LJ Speech is a foundational public domain speech dataset released by Keith Ito in 2017, which remains the 'gold standard' benchmark for evaluating single-speaker neural text-to-speech (TTS) models in 2026. The dataset consists of 13,100 short audio clips of a single female speaker reading passages from seven non-fiction books. Technically, the collection provides approximately 24 hours of audio recorded at 22,050 Hz in 16-bit mono PCM, accompanied by normalized and non-normalized transcriptions in a CSV format. Its significance in the AI market lies in its role as a control variable; because the recording environment and speaker characteristics are consistent, researchers use it to isolate the performance of new architectures like Tacotron 2, FastSpeech, and HiFi-GAN. In 2026, it serves as the primary baseline for zero-shot cross-lingual transfer learning and as a pre-training corpus for more complex multi-speaker generative models. The Public Domain (CC0) status ensures it remains the most legally frictionless dataset for commercial and academic AI development.
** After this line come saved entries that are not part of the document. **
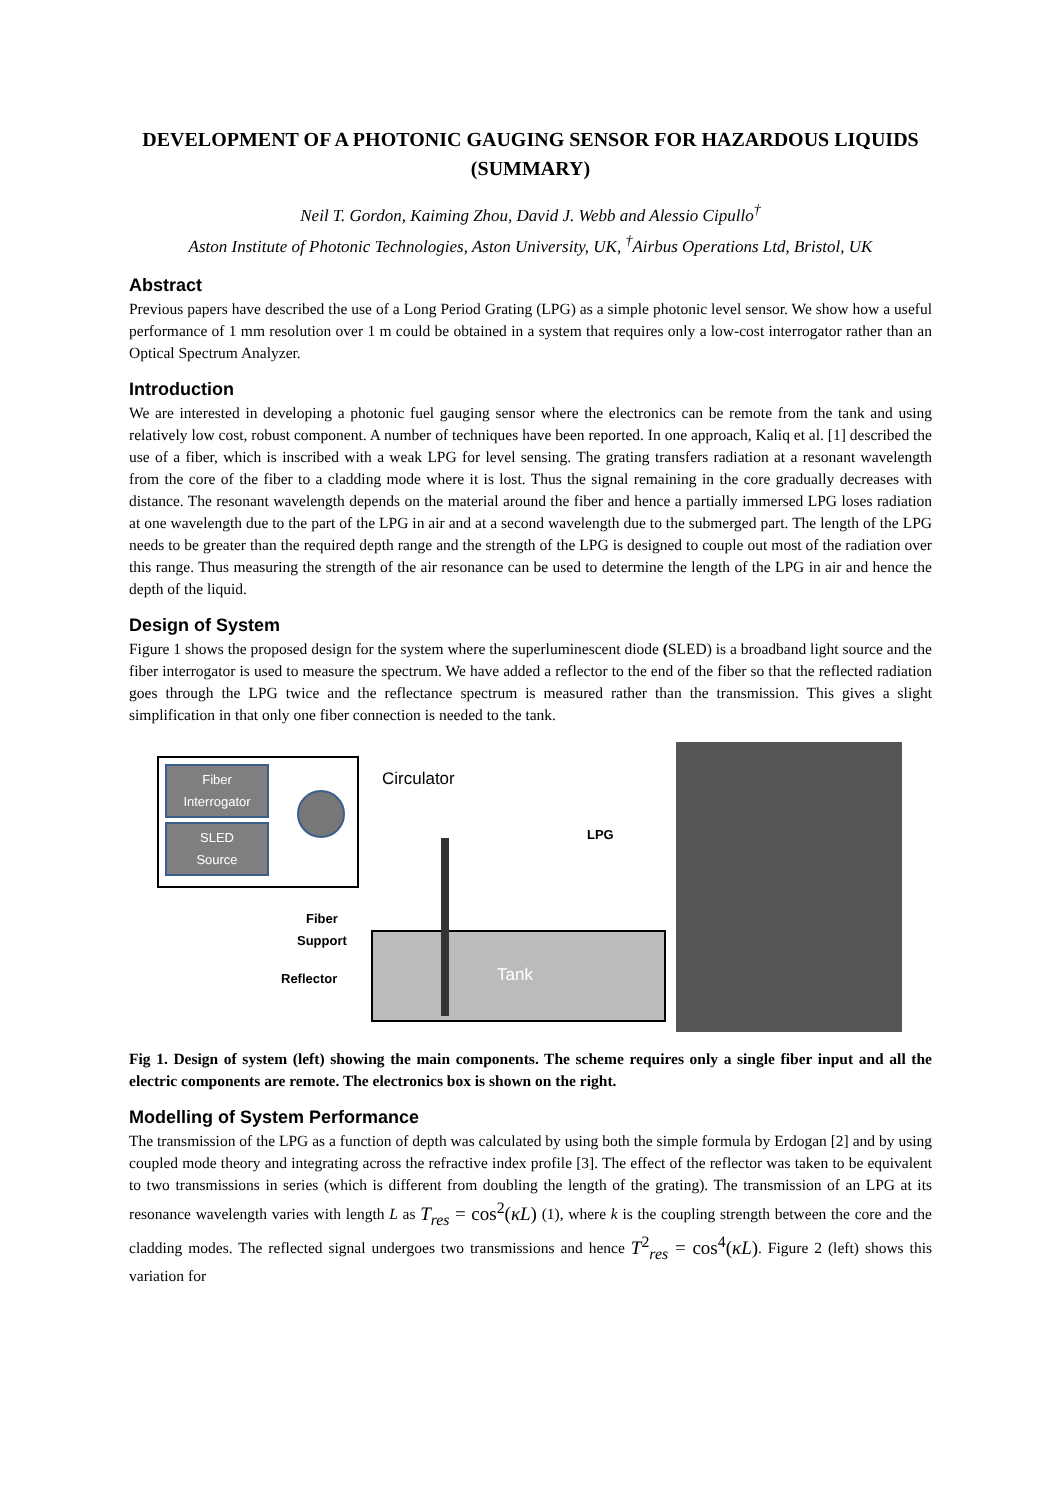DEVELOPMENT OF A PHOTONIC GAUGING SENSOR FOR HAZARDOUS LIQUIDS (SUMMARY)
Neil T. Gordon, Kaiming Zhou, David J. Webb and Alessio Cipullo<sup>†</sup>
Aston Institute of Photonic Technologies, Aston University, UK, <sup>†</sup>Airbus Operations Ltd, Bristol, UK
Abstract
Previous papers have described the use of a Long Period Grating (LPG) as a simple photonic level sensor. We show how a useful performance of 1 mm resolution over 1 m could be obtained in a system that requires only a low-cost interrogator rather than an Optical Spectrum Analyzer.
Introduction
We are interested in developing a photonic fuel gauging sensor where the electronics can be remote from the tank and using relatively low cost, robust component. A number of techniques have been reported. In one approach, Kaliq et al. [1] described the use of a fiber, which is inscribed with a weak LPG for level sensing. The grating transfers radiation at a resonant wavelength from the core of the fiber to a cladding mode where it is lost. Thus the signal remaining in the core gradually decreases with distance. The resonant wavelength depends on the material around the fiber and hence a partially immersed LPG loses radiation at one wavelength due to the part of the LPG in air and at a second wavelength due to the submerged part. The length of the LPG needs to be greater than the required depth range and the strength of the LPG is designed to couple out most of the radiation over this range. Thus measuring the strength of the air resonance can be used to determine the length of the LPG in air and hence the depth of the liquid.
Design of System
Figure 1 shows the proposed design for the system where the superluminescent diode (SLED) is a broadband light source and the fiber interrogator is used to measure the spectrum. We have added a reflector to the end of the fiber so that the reflected radiation goes through the LPG twice and the reflectance spectrum is measured rather than the transmission. This gives a slight simplification in that only one fiber connection is needed to the tank.
Fiber
Interrogator
SLED
Source
Circulator
LPG
Tank
Fiber
Support
Reflector
Fig 1. Design of system (left) showing the main components. The scheme requires only a single fiber input and all the electric components are remote. The electronics box is shown on the right.
Modelling of System Performance
The transmission of the LPG as a function of depth was calculated by using both the simple formula by Erdogan [2] and by using coupled mode theory and integrating across the refractive index profile [3]. The effect of the reflector was taken to be equivalent to two transmissions in series (which is different from doubling the length of the grating). The transmission of an LPG at its resonance wavelength varies with length L as T<sub>res</sub> = cos<sup>2</sup>(κL) (1), where k is the coupling strength between the core and the cladding modes. The reflected signal undergoes two transmissions and hence T<sup>2</sup><sub>res</sub> = cos<sup>4</sup>(κL). Figure 2 (left) shows this variation for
LJ Speech is a foundational public domain speech dataset released by Keith Ito in 2017, which remains the 'gold standard' benchmark for evaluating single-speaker neural text-to-speech (TTS) models in 2026.
Explore all tools that specialize in vocoder benchmarking. This domain focus ensures LJ Speech Dataset delivers optimized results for this specific requirement.
24 hours of audio from the same female narrator ensures minimal variance in pitch, tone, and recording environment.
22,050 Hz sampling rate provides the industry-standard frequency response for clear human speech synthesis.
The dataset is dedicated to the public domain, waiving all copyright interests worldwide.
Metadata includes both the original text and a normalized version (e.g., '19th' to 'nineteenth').
Native data loaders available in Torchaudio, TensorFlow Datasets (TFDS), and Hugging Face Datasets.
The text-to-audio alignment has been manually checked for higher precision than automated alignments.
Text source from non-fiction books ensures a wide range of phonemes and complex sentence structures.
Download the compressed archive (ljspeech.tar.bz2) from the official repository or mirror.
Verify the MD5 checksum to ensure data integrity of the 2.6 GB file.
Extract the archive to access the 'wavs' directory and 'metadata.csv' file.
Parse metadata.csv using UTF-8 encoding to map filenames to their respective transcriptions.
Pre-process audio files: apply silence trimming and peak normalization if required by your model.
Convert transcriptions to phonemes or character sequences using a G2P (Grapheme-to-Phoneme) tool.
Partition the 13,100 samples into Training (12,500), Validation (300), and Test (300) sets.
Compute Mel-spectrograms from the WAV files as features for the acoustic model.
Initialize the training loop using frameworks like PyTorch or TensorFlow with the LJSpeech data loader.
Run inference on the test set and evaluate using Mean Opinion Score (MOS) or Word Error Rate (WER).
All Set
Ready to go
Verified feedback from other users.
"Universally acclaimed as the essential dataset for entry into speech synthesis research. Praised for its cleanliness and license."
Post questions, share tips, and help other users.

The gold-standard conversational telephone speech corpus for enterprise-grade ASR and NLU development.

High-quality multimodal AI training data for global enterprise scale.
ImageNet is a large-scale image database designed to advance computer vision and deep learning research by providing a structured resource of annotated images.